* Begin Page excerpt *

9. Crafting is a complete failure.

As limited and underutilized as crafting was in D2, it actually played a bigger role in D2 than D3's crafting does in its own game. D3's crafting suffers from both fundamental design issues and fairly basic implementation issues.

First of all, the items are bad even compared to what you get from drops. My barbarian spent over 500k gold and tons of crafting mats trying to upgrade a level 55 helm with less than 100 vit, less than 30 all resists and a socket. No dice. Not a single upgrade. This doesn't even consider what you could get off the AH for 10k gold. So if nothing else, crafting simply needs a buff.

But more importantly, the fact that crafting is 100% randomized is a design flaw. Given the extreme inherent randomness of dropped loot, it seems odd to implement a form of crafting which just gives you more 100% randomness. Even in D2 crafting was thematic in the sense that you'd get a few guaranteed affixes and some random ones on top of it. This allowed you to target a specific item slot which is lacking, and craft something that you know will at least have some relevant affixes.

* End Page excerpt *

### Objective a
Answer these questions from the text on crafting:
(i) How much gold did the barbarian spend trying to upgrade the helm?
(ii) In D2, what did crafting guarantee on an item alongside the random affixes?
(iii) What gold amount does the text give for what could be gotten off the AH?
The text on crafting and the entries that come after it are unrelated material.

* Begin Data shown *

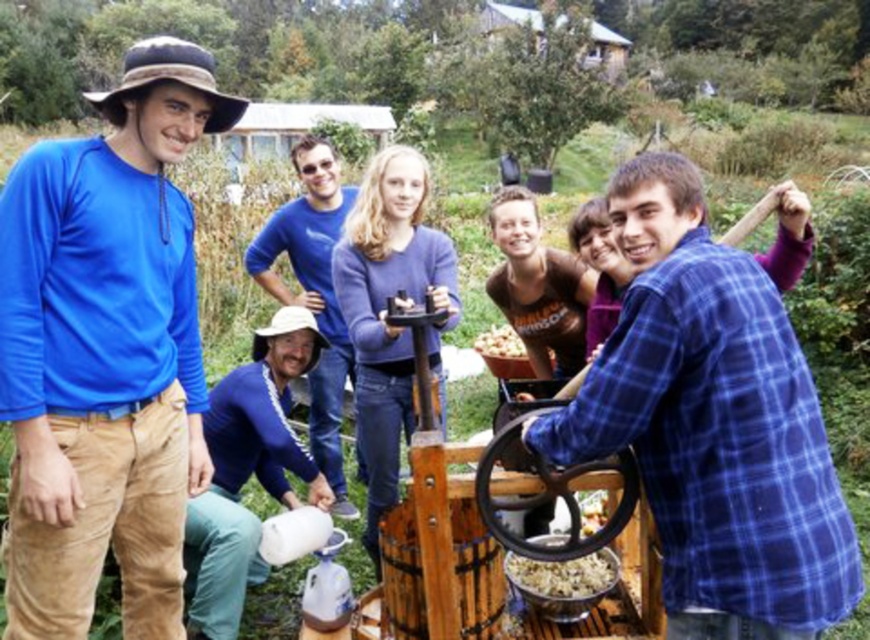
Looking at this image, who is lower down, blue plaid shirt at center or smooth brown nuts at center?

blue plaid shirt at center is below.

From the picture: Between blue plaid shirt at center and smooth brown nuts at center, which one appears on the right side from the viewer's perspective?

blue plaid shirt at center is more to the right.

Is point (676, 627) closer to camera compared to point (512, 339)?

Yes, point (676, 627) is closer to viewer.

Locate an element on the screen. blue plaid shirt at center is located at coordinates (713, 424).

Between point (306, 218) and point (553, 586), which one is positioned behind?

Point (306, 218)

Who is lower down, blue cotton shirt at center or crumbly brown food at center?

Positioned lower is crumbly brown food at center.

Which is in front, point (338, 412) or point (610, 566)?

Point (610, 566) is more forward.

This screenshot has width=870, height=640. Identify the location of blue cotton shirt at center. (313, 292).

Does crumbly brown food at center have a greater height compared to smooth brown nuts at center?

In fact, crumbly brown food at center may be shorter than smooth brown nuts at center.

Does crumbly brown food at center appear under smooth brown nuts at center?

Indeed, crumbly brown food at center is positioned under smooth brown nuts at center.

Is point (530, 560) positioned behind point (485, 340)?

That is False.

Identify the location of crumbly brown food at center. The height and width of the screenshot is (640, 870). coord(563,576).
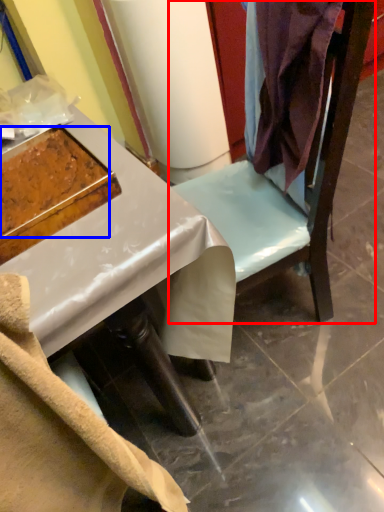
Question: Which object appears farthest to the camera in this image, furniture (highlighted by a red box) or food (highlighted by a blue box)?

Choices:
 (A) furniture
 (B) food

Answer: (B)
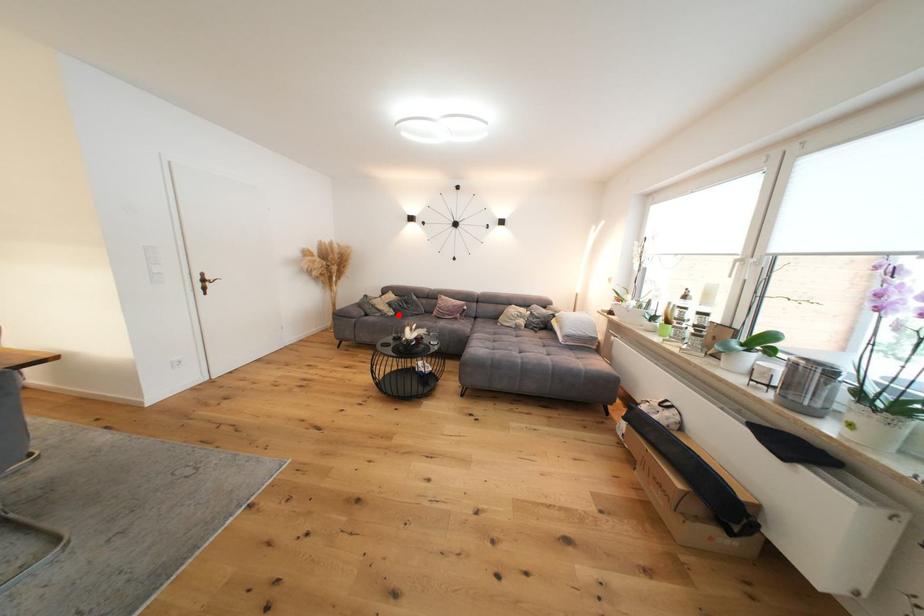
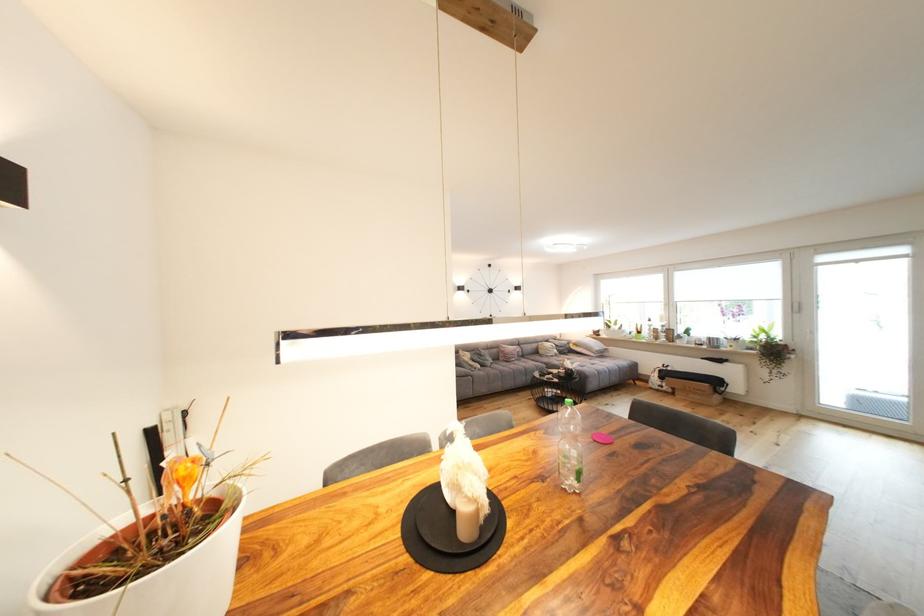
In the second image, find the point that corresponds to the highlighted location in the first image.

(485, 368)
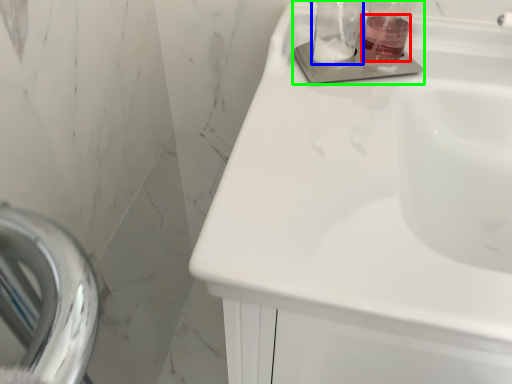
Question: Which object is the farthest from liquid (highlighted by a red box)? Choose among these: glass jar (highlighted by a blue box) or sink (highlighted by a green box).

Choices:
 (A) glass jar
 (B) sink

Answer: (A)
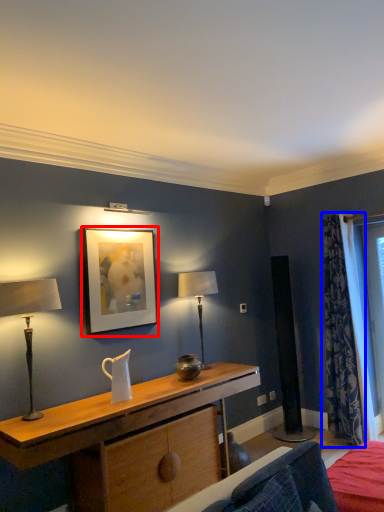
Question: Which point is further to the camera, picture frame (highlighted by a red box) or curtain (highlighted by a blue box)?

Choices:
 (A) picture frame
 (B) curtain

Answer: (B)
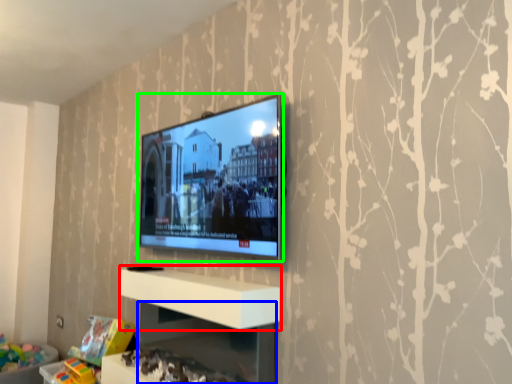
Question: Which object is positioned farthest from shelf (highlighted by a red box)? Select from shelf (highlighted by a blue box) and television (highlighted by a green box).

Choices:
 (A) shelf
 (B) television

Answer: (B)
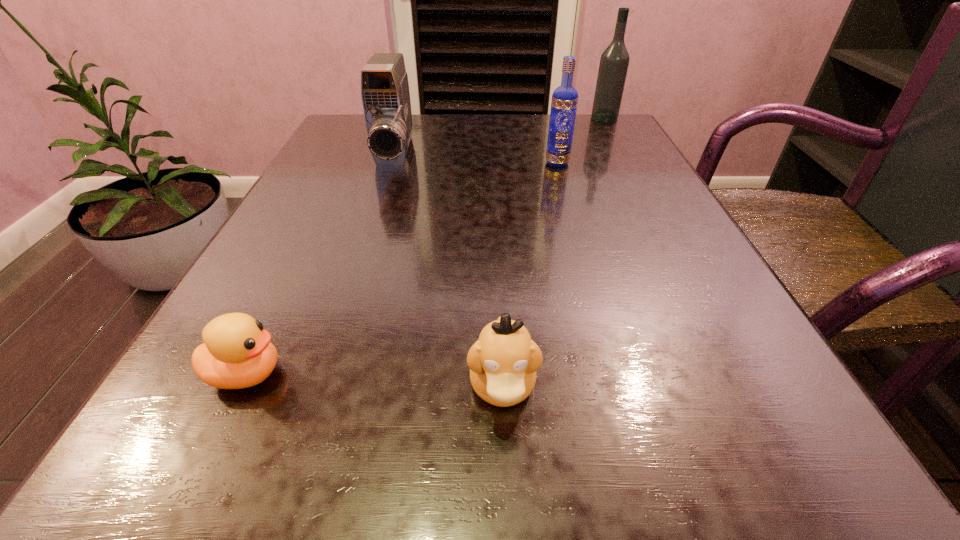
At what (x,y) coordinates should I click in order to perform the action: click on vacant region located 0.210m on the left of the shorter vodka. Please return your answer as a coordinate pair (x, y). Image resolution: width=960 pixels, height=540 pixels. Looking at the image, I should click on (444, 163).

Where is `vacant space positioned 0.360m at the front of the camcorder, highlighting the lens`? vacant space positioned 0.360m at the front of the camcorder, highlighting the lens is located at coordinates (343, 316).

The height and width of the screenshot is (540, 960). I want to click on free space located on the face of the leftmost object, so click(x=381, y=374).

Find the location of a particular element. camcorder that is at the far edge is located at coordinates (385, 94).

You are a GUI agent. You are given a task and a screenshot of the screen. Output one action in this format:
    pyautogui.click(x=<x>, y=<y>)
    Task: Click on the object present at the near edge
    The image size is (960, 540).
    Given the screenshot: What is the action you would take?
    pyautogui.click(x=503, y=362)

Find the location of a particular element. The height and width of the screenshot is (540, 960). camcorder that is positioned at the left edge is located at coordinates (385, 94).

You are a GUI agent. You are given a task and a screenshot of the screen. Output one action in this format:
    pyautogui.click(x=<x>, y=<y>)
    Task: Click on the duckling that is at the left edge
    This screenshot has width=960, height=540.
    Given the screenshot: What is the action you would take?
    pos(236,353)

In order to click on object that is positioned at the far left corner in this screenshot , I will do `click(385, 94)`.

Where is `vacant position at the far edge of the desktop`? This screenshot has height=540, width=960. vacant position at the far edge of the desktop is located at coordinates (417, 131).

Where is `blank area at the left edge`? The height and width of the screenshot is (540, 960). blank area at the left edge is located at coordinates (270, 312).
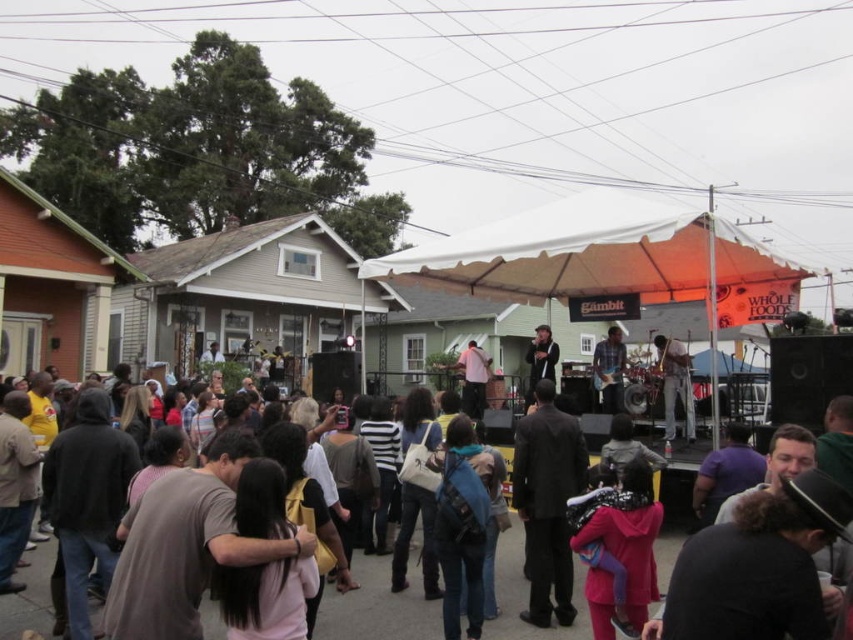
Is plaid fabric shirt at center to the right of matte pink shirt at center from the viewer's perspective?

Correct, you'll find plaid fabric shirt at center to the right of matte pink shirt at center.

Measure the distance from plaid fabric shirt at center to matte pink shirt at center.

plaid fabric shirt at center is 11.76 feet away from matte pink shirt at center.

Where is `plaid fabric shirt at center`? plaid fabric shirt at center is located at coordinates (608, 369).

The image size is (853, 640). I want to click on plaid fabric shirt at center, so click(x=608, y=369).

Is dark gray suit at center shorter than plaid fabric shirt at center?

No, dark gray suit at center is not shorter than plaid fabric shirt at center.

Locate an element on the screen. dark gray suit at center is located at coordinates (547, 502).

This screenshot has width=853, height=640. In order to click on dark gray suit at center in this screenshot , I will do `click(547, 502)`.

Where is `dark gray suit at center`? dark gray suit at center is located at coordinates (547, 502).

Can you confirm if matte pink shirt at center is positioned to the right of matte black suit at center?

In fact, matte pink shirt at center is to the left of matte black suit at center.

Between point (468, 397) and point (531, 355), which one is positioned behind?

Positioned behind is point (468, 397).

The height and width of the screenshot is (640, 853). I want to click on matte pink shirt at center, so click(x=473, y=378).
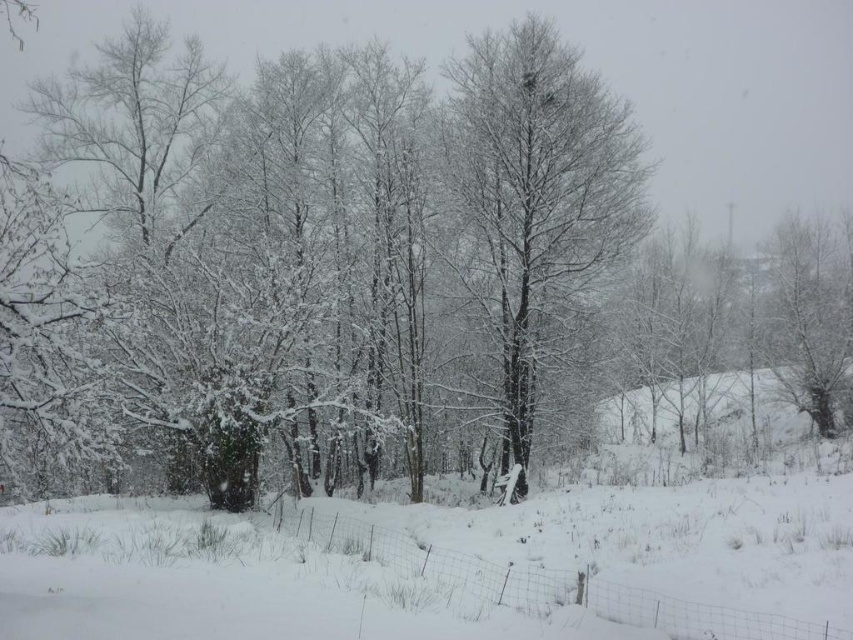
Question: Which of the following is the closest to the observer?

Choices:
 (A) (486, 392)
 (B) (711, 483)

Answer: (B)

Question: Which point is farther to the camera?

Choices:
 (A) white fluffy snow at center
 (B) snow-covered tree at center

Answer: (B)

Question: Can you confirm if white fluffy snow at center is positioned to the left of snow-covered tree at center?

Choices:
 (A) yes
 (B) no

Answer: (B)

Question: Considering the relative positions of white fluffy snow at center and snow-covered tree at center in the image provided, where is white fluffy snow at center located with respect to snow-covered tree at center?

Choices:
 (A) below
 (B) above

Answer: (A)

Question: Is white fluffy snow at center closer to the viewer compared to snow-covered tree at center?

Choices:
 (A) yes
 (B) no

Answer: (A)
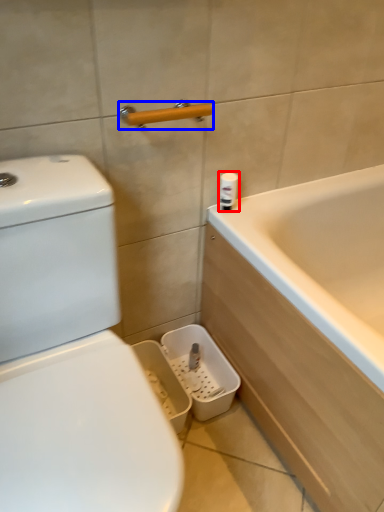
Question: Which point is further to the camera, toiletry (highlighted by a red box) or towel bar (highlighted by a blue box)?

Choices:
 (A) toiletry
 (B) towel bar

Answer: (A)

* End Data shown *

### Objective b
Print the lines of the entries from their first line through the line containing "Yes, point (676, 627) is closer to viewer.", both ends included, and leave the pictures out.

### Expected output a
(i) Over 500k gold.
(ii) A few guaranteed affixes.
(iii) 10k gold.

### Expected output b
Looking at this image, who is lower down, blue plaid shirt at center or smooth brown nuts at center?

blue plaid shirt at center is below.

From the picture: Between blue plaid shirt at center and smooth brown nuts at center, which one appears on the right side from the viewer's perspective?

blue plaid shirt at center is more to the right.

Is point (676, 627) closer to camera compared to point (512, 339)?

Yes, point (676, 627) is closer to viewer.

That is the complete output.